Manuel Friedrich: Indien ist ein riesiges Abenteuer. Das fängt an beim Verkehr, der scheinbar gar keine Regeln hat. Dann das Wetter, die Luftfeuchtigkeit, die völlig andere Kultur. Es ist alles sehr aufregend und spannend.

Sie sprechen das Wetter an. Für einen Fußballer aus Europa sicherlich nicht unwichtig.

Ich muss extrem viel schwitzen. Wenn ich beim Training nur zuschaue, komme ich schon ins Schwitzen. Nach wenigen Minuten auf dem Platz hat man zwei Liter Schweiß in den Socken.

Wie sieht Ihr Trainingsalltag aus?

Wir trainieren auf Kunstrasen, dadurch ist die Belastung für die Knie, für die Gelenke und für den Rücken höher. Aber wenn wir beim Monsunregen auch nur einmal auf Naturrasen trainieren würden, könnte man den Rasen sofort wegschmeißen.

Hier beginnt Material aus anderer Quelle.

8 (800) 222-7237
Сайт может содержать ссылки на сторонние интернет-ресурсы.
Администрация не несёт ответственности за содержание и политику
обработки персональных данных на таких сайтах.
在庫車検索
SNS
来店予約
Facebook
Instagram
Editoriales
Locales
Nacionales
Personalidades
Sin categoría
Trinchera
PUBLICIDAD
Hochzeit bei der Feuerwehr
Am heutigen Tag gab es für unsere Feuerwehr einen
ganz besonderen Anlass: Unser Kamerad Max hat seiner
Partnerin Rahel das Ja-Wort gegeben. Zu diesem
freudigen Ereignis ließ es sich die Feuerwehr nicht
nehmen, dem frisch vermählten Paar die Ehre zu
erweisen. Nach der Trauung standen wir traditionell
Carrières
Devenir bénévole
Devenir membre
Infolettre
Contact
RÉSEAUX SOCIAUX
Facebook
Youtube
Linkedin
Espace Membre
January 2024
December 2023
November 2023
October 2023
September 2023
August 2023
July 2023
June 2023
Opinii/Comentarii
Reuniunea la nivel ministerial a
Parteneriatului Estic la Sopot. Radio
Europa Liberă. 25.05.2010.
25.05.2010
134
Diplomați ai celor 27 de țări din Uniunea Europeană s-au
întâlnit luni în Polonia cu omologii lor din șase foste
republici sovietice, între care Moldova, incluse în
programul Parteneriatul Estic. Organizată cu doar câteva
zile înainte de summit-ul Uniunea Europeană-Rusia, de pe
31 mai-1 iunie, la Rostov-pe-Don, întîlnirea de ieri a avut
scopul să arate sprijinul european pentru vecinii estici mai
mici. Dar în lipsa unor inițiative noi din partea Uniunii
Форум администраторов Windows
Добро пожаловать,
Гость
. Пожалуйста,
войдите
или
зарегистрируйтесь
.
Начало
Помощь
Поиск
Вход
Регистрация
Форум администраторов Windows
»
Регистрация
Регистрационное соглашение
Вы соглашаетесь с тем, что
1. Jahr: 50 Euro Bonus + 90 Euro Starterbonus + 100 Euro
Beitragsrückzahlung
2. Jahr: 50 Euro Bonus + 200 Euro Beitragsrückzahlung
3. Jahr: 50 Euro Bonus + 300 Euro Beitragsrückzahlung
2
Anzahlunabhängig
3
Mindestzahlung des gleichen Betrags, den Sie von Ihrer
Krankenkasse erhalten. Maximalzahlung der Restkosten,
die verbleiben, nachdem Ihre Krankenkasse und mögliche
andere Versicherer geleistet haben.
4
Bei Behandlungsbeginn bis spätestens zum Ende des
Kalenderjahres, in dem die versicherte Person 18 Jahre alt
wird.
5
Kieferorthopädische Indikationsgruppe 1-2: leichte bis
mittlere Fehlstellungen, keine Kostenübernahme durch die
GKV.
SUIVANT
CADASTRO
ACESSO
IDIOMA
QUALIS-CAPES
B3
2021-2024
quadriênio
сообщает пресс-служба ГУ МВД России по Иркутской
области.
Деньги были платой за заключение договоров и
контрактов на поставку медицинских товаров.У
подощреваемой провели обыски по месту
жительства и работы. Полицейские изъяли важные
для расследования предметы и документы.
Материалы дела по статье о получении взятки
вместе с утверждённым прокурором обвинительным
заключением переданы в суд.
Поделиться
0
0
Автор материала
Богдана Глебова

Ist die Vorbereitung in Indien mit der in Deutschland zu vergleichen?

Auf keinen Fall. Würde man unter diesen Umständen, vor allem bei dem Wetter, eine normale Vorbereitung durchziehen, hätte man nach spätestens drei Tagen etliche Ausfälle. Derzeit trainieren wir einmal am Tag auf dem Platz, zudem gibt es Einheiten im Kraftraum und im Pool.

Jahrgang 1979, ist zehnfacher deutscher Nationalspieler. In der Bundesliga spielte er u.a. für Mainz 05, Bayer Leverkusen und Borussia Dortmund. Im August 2014 wechselte er zum Mumbai City FC.

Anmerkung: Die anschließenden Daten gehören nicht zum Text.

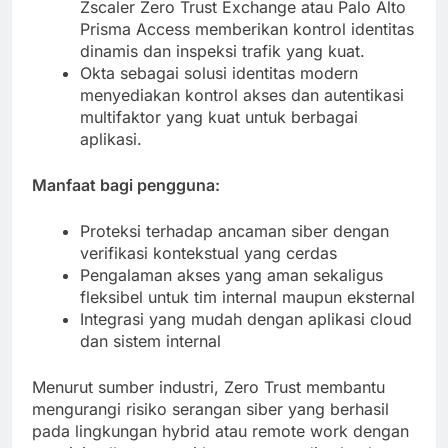
Zscaler Zero Trust Exchange atau Palo Alto
Prisma Access memberikan kontrol identitas
dinamis dan inspeksi trafik yang kuat.
Okta sebagai solusi identitas modern
menyediakan kontrol akses dan autentikasi
multifaktor yang kuat untuk berbagai
aplikasi.
Manfaat bagi pengguna:
Proteksi terhadap ancaman siber dengan
verifikasi kontekstual yang cerdas
Pengalaman akses yang aman sekaligus
fleksibel untuk tim internal maupun eksternal
Integrasi yang mudah dengan aplikasi cloud
dan sistem internal
Menurut sumber industri, Zero Trust membantu
mengurangi risiko serangan siber yang berhasil
pada lingkungan hybrid atau remote work dengan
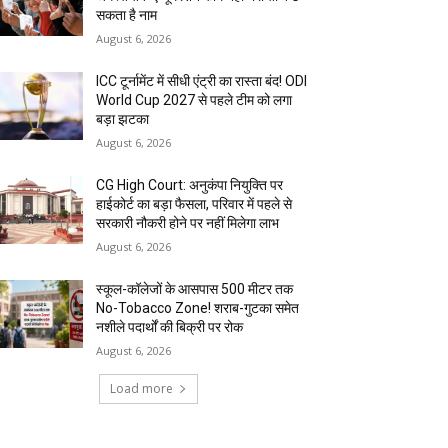
सकता है नाम
August 6, 2026
ICC टूर्नामेंट में सीधी एंट्री का रास्ता बंद! ODI
World Cup 2027 से पहले टीम को लगा
बड़ा झटका
August 6, 2026
CG High Court: अनुकंपा नियुक्ति पर
हाईकोर्ट का बड़ा फैसला, परिवार में पहले से
सरकारी नौकरी होने पर नहीं मिलेगा लाभ
August 6, 2026
स्कूल-कॉलेजों के आसपास 500 मीटर तक
No-Tobacco Zone! शराब-गुटका समेत
नशीले पदार्थों की बिक्री पर रोक
August 6, 2026
Load more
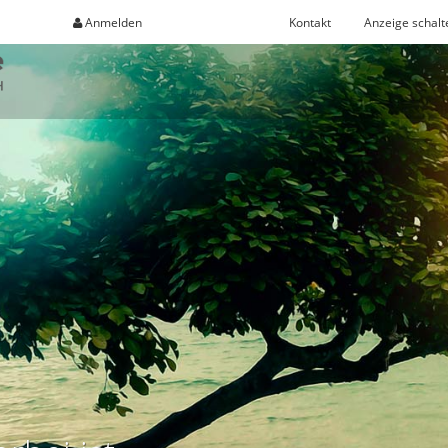
Anmelden
Registrieren
Kontakt
Anzeige schalt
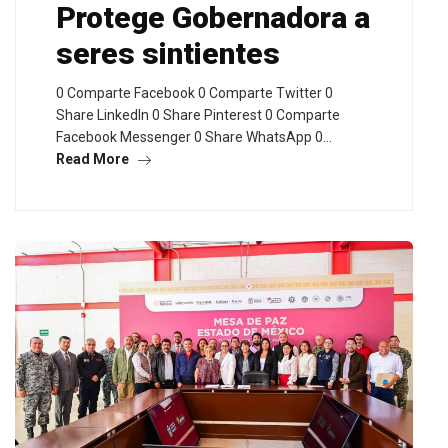
Protege Gobernadora a
seres sintientes
0 Comparte Facebook 0 Comparte Twitter 0
Share LinkedIn 0 Share Pinterest 0 Comparte
Facebook Messenger 0 Share WhatsApp 0…
Read More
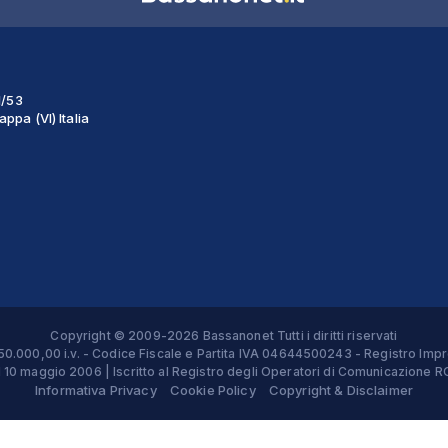
1/53
ppa (VI) Italia
Copyright © 2009-2026 Bassanonet Tutti i diritti riservati
 € 50.000,00 i.v. - Codice Fiscale e Partita IVA 04644500243 - Registro 
el 10 maggio 2006 | Iscritto al Registro degli Operatori di Comunicazion
Informativa Privacy
Cookie Policy
Copyright & Disclaimer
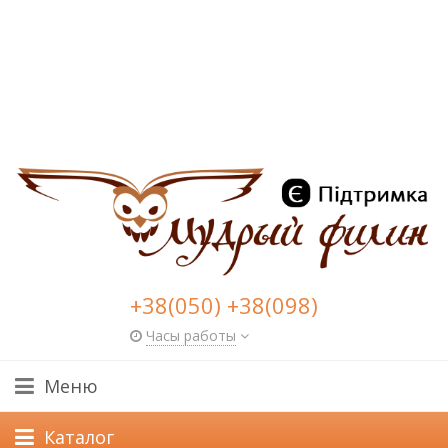
+38(050) +38(098)
Часы работы
Меню
Каталог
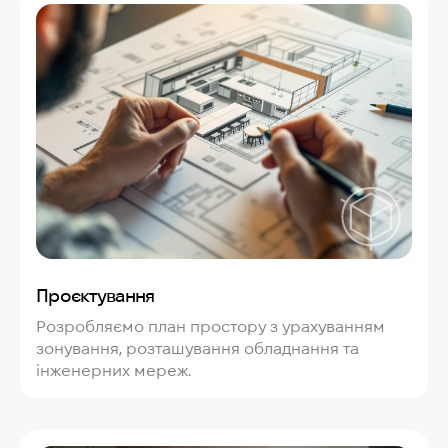
Проєктування
Розробляємо план простору з урахуванням
зонування, розташування обладнання та
інженерних мереж.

Wie fällt der Vergleich von indischem zu deutschem Fußball aus?

Das ist schwer einzuschätzen. Ich kann nicht sagen: Das ist auf dem Niveau der Zweiten oder der Dritten Liga. Bei dem Wetter kann man nicht das gleiche Tempo gehen oder dauernd Pressing spielen. Die meisten Partien verlieren nach 50 Minuten an Tempo. Dann wird es mitunter vogelwild. Plötzlich rennt einer los, ohne Sinn und Verstand. Er versucht den Ball zu erobern, ganz allein, rennt quer über den Platz. Aber das ist klar, der Sauerstoffgehalt im Kopf lässt nach.

Welches Verständnis haben die indischen Spieler von Fußball?

Ihnen fehlt die taktische Schulung. Angefangen beim taktischem Anlaufen, über Verlagern des Spiels, über Pressing und Gegenpressing, das Feld kompakt zu halten bis hin zum Warten auf den richtigen Moment zum Attackieren – das alles haben die Inder schlicht nie gelernt. Kräfte einteilen ist auch ein Problem. Viele geben 50 Minuten Vollgas, und die restliche Zeit retten sie sich dann ins Ziel.

Was hat sie dazu bewegt, ausgerechnet nach Indien zu wechseln?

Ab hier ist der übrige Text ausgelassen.